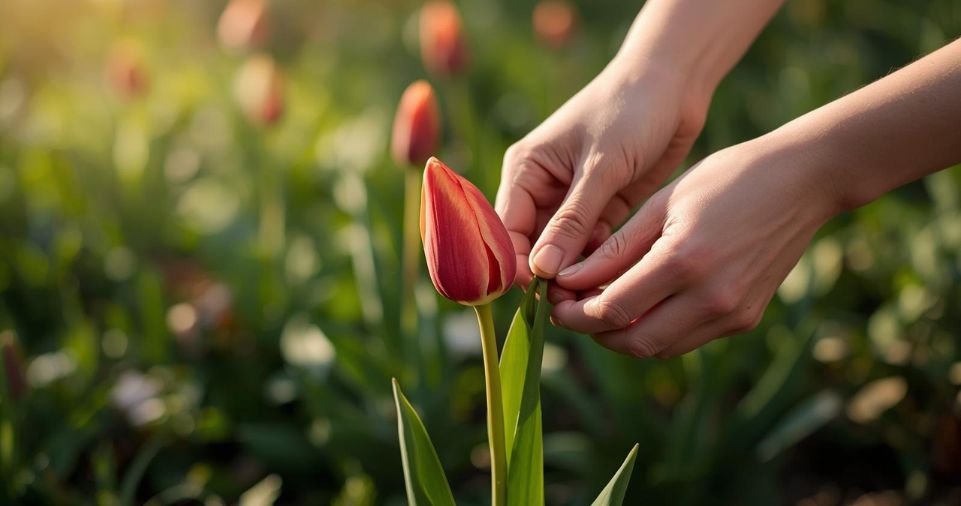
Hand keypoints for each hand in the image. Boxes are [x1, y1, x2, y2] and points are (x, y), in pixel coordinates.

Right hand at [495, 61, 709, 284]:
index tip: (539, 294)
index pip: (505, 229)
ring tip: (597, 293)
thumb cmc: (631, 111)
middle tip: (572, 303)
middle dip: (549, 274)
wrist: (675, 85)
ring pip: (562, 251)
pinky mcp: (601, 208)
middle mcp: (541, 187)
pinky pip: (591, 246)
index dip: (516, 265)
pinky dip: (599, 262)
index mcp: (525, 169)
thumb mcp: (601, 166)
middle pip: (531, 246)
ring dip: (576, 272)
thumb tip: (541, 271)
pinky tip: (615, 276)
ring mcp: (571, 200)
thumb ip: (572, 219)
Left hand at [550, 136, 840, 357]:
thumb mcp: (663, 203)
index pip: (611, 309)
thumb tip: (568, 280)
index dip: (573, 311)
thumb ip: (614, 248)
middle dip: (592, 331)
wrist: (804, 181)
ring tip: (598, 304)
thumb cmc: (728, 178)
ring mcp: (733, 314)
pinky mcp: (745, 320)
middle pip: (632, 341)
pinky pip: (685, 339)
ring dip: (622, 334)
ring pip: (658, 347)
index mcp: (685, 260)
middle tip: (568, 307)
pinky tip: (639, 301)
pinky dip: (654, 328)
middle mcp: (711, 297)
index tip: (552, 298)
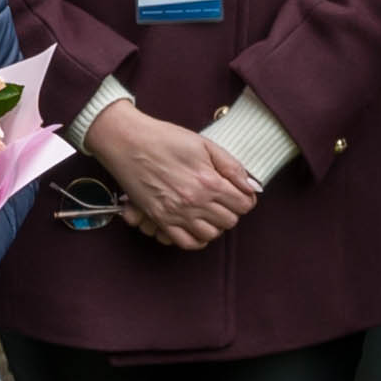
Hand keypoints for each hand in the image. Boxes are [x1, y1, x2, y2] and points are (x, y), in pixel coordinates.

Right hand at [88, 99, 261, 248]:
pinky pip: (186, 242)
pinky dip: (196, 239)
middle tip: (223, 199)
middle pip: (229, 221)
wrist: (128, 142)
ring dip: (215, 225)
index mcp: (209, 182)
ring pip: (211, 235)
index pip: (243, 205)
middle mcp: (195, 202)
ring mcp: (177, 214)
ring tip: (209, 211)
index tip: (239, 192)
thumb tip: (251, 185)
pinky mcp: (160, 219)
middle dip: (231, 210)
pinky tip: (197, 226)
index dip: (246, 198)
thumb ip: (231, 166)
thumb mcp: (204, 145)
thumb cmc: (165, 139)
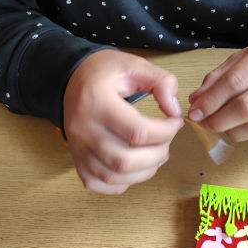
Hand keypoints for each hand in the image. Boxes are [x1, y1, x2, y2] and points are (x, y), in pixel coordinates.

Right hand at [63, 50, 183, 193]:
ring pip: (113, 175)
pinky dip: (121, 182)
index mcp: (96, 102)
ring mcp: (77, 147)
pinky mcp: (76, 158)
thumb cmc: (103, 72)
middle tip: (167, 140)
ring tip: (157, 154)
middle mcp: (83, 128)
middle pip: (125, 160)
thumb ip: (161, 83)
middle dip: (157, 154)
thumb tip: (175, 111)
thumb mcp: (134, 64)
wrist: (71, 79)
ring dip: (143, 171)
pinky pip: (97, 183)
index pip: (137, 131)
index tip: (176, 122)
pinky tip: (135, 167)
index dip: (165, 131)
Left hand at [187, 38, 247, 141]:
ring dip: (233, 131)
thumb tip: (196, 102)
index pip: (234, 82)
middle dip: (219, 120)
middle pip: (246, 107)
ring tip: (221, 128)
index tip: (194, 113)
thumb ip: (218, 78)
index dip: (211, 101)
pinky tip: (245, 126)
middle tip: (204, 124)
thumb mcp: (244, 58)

------------------------------

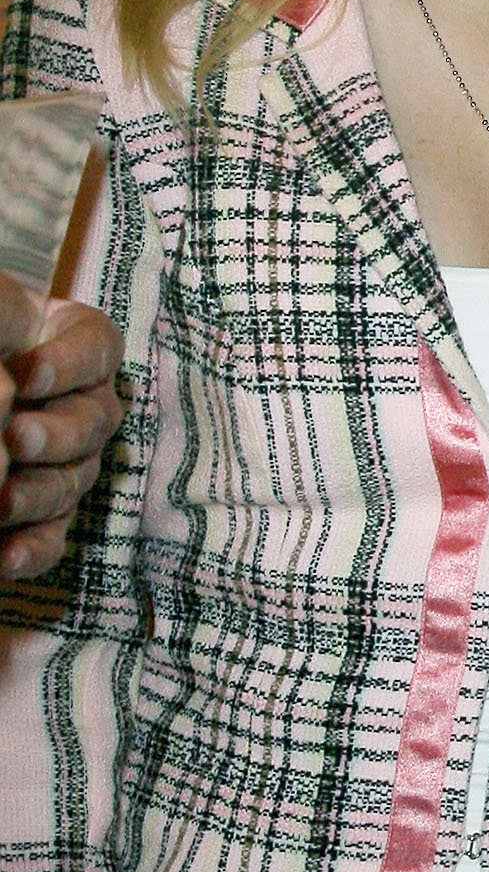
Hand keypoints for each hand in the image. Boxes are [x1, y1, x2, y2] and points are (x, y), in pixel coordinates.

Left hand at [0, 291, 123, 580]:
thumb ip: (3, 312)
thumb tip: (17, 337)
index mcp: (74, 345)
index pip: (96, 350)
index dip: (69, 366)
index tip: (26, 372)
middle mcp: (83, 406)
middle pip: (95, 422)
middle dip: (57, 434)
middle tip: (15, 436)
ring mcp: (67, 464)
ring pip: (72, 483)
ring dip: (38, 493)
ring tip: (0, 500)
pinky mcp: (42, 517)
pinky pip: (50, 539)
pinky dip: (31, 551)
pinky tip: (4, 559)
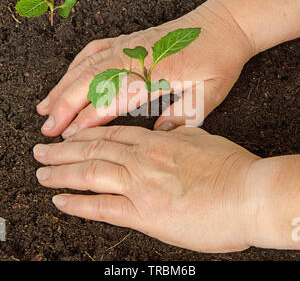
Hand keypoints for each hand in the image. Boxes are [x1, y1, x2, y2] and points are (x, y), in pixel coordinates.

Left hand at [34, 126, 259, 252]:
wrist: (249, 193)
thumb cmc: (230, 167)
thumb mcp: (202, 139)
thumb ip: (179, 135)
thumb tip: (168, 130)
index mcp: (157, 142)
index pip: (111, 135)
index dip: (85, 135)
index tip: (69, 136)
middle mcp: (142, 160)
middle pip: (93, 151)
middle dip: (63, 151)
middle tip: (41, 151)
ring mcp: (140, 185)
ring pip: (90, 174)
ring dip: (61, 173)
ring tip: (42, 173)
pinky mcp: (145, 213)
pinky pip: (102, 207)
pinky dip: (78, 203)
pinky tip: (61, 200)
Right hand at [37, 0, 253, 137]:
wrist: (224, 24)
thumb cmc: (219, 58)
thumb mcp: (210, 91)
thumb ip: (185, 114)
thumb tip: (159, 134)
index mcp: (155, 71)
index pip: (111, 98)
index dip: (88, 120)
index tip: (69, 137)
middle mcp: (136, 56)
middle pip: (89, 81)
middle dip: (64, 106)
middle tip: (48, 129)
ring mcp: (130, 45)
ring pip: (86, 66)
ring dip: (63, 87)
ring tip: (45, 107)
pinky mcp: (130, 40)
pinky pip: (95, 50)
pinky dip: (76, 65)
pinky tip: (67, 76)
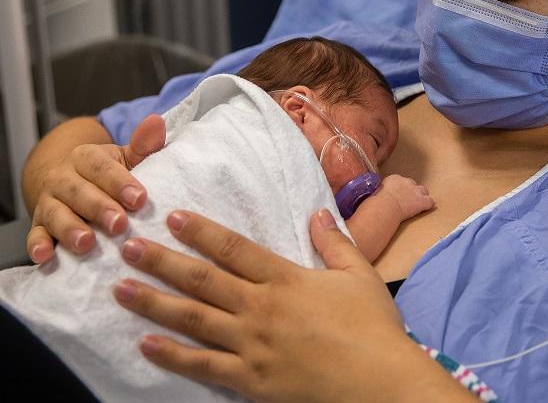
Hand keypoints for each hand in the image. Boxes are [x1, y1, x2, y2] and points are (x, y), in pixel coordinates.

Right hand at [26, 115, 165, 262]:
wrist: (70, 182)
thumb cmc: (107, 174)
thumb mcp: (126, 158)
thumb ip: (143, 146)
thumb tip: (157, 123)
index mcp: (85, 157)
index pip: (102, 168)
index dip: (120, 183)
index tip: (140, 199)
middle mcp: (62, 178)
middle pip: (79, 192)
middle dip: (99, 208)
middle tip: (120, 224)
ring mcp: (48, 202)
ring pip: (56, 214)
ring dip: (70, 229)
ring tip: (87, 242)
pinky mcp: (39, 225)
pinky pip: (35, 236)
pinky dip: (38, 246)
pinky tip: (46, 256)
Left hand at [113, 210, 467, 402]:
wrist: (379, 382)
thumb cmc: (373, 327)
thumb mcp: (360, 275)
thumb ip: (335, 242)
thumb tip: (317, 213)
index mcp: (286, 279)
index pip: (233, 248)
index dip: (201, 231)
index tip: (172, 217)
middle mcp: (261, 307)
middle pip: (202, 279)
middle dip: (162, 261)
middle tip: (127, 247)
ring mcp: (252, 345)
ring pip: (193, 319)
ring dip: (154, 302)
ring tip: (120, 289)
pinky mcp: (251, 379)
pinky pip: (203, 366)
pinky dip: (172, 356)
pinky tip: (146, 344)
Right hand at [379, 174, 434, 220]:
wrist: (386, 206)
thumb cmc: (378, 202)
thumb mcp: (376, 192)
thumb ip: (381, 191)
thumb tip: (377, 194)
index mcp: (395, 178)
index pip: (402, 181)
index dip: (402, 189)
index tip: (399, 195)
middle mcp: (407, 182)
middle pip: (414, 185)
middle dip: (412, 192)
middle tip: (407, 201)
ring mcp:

------------------------------

* **AIM OF THE TASK**:
Leaving out the pictures, please output the lines in the entries above from the one with "wrist: (675, 85)" through the one with "ring dip: (215, 225)", exactly as they are.

* **SOLUTION TO THIS EXERCISE**:
wrist: (675, 85)
ring pip: (562, 251)
pinky mcp: (601, 208)
middle mcp: (541, 187)
pinky pip: (591, 246)
index dip: (516, 265)
pinky dip: (599, 262)
index mcp: (525, 169)
thumb mcp: (601, 166)
middle pip: (531, 246)
ring dip: (576, 272)
thumb tip: (541, 271)
pinky tip: (615, 276)
ring mcp: (571, 200)
thumb ip: (572, 219)
Left hand at [550, 136, 840, 357]:
thumb mcp: (663, 203)
index pip: (611, 309)
thumb tip: (568, 280)
index dip: (573, 311)
thumb ip: (614, 248)
middle dip: (592, 331)
wrist: (804, 181)
ring tip: (598, 304)
thumb cmc: (728, 178)
ring mcp: (733, 314)
pinky mcp: (745, 320)
middle pip: (632, 341)
pinky pip: (685, 339)
ring dip: (622, 334)
ring pip: (658, 347)
index mcp: (685, 260)
middle tip: (568, 307)
pinky tip: (639, 301)
pinky dip: (654, 328)
middle mcp: (711, 297)
index tip: (552, 298)
Hand keypoints for each hand in the image. Boxes are [x1, y1, x2, y2] and points are (x, y), in pixel coordinates.

Right hand at [88, 99, 261, 248]:
pinky pip: (186, 242)
pinky dip: (196, 239)
middle tip: (223, 199)
middle pip: (229, 221)
wrist: (128, 142)
ring dip: (215, 225)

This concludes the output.